QCM : Introduction à la biochimie — 23 questions

Questions et réponses du QCM

1. Concernant la chimie du vivant :

Les macromolécules se forment directement sans étape biomoléculaire.
Les biomolécules sont exclusivement constituées d’ions inorganiques.
Les éléments chimiques réagissent pour former des biomolécules.
Les éléments chimiques du vivant ne participent pas à des réactions.
Les macromolécules résultent de l’assemblage de biomolécules.

Les éléments chimiques réagissent pour former des biomolécules.

Explication

La chimie du vivant concerne les réactions entre éléments chimiques qui produisent des biomolécules, puis des macromolécules par assemblage de ces biomolécules. Les autres propositions attribuent à tort cette organisation à des phénomènes ou structures qui ne définissent pas la chimie du vivant.

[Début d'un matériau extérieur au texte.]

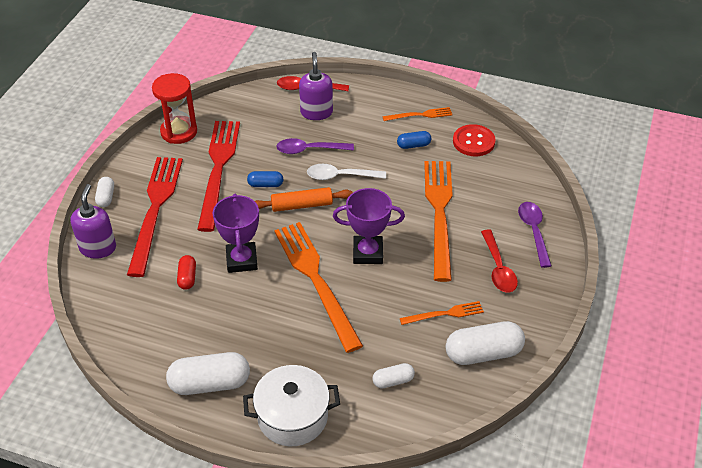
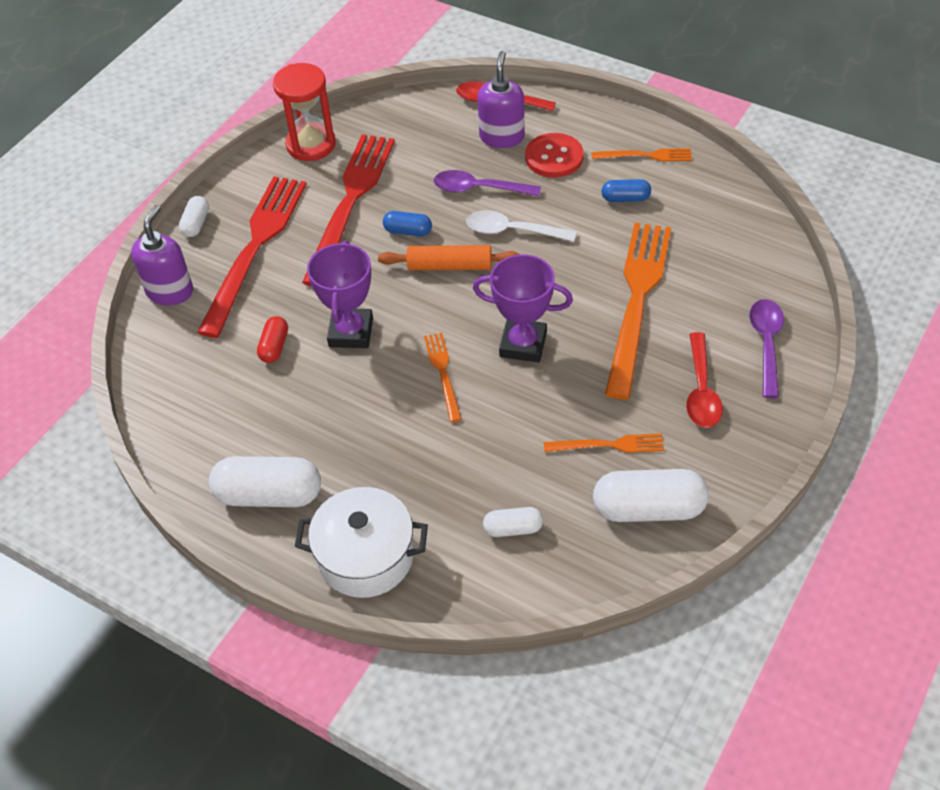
camera: 15 degrees right, 5 degrees up
(316, 280) = (443, 373): orange fork -> orange fork, size x0.47
(473, 142) = (712, 203): red button -> red button (554, 157)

2. La composition approximative d’une cellule comprend :

15 % de protéines.
3 % d’acides nucléiques.
7 % de lipides.
70 % d’eau.
2 % de polysaccharides.

15 % de protéines.

Explication

La cellule contient approximativement 70 % d’eau et 15 % de protéines. Les pourcentages proposés pour les autres constituants sont décalés par rapport à la composition indiquée.

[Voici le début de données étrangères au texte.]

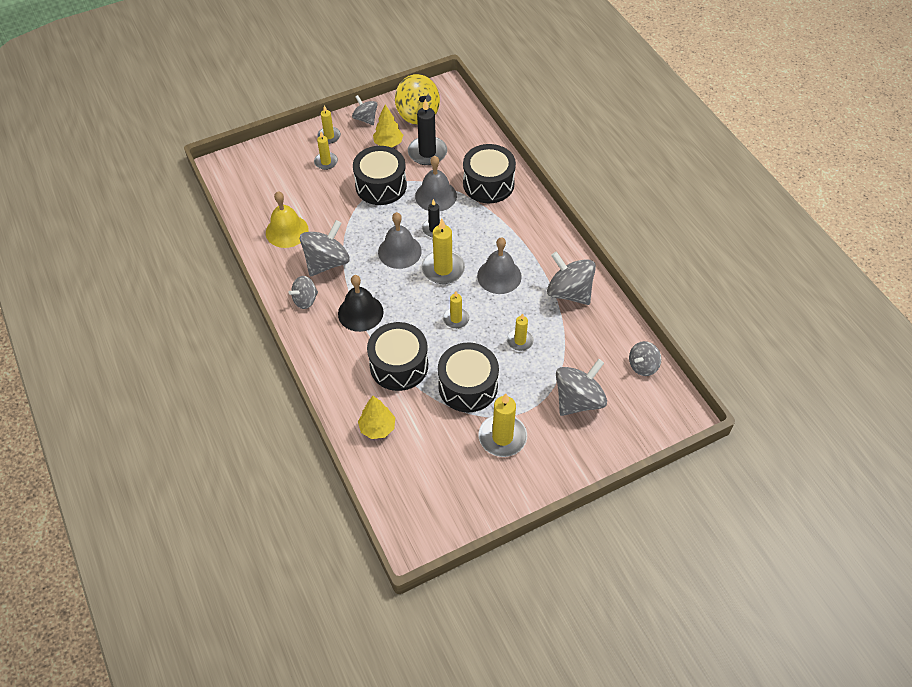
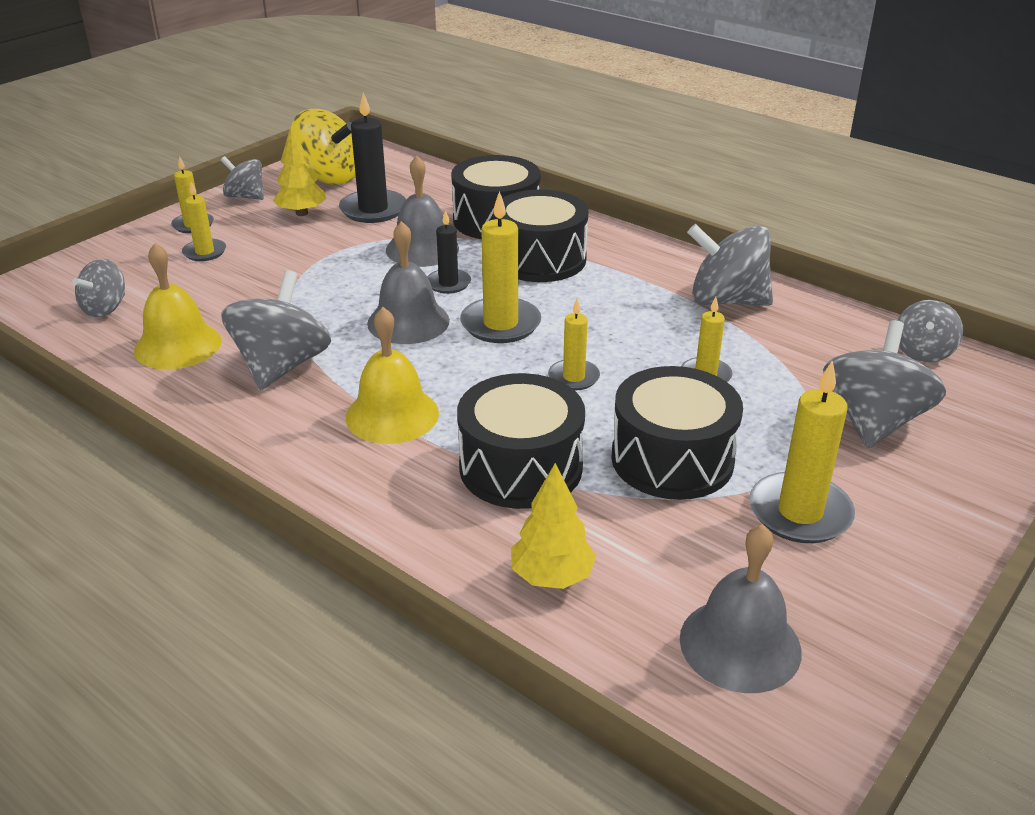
camera: 25 degrees left, 20 degrees down
(305, 300) = (270, 426): grey spinning top -> grey spinning top (105, 308)
(360, 312) = (392, 415): black bell -> yellow bell
(381, 185) = (320, 257): black drum -> black drum (540, 259)
(499, 276) = (600, 310): grey bell -> grey bell (740, 644)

3. Parmi les propositions suivantes concernant les domaines de la biochimie, la(les)quelle(s) est(sont) exacte(s) ?

La biochimie structurale étudie principalement la transmission des signaux cellulaires.
La biochimie métabolique décrit principalement la structure tridimensionnelle des biomolécules.
La biochimie structurale étudie la structure des biomolécules.
La biochimie de la signalisation étudie la transmission d’informations par des biomolécules.
La biochimie métabolique étudie les mécanismes réactionnels.

La biochimie structurale étudie la structure des biomolécules.

Explication

La biochimie structurale étudie les structures, la biochimie métabolique les mécanismes réactionnels et la biochimie de la signalisation la transmission d’informations. Les propositions fausses intervertissent ces domaines ou leur attribuent un rôle non indiqué.

4. Au sujet de la relation entre structure moléculaire et fonction :

Une modification d’un atome laisse nécessairement inchangées la structure et la fonction.
La fonction d’une biomolécule dépend uniquement de sa quantité dans la cellule.
La structure tridimensionnelle d’une biomolécule contribue à sa fonction.
Une modification limitée à un atome peut changer la structure tridimensionnelle d’une biomolécule.
Une modification moléculaire peut modifier la fonction d’une biomolécule.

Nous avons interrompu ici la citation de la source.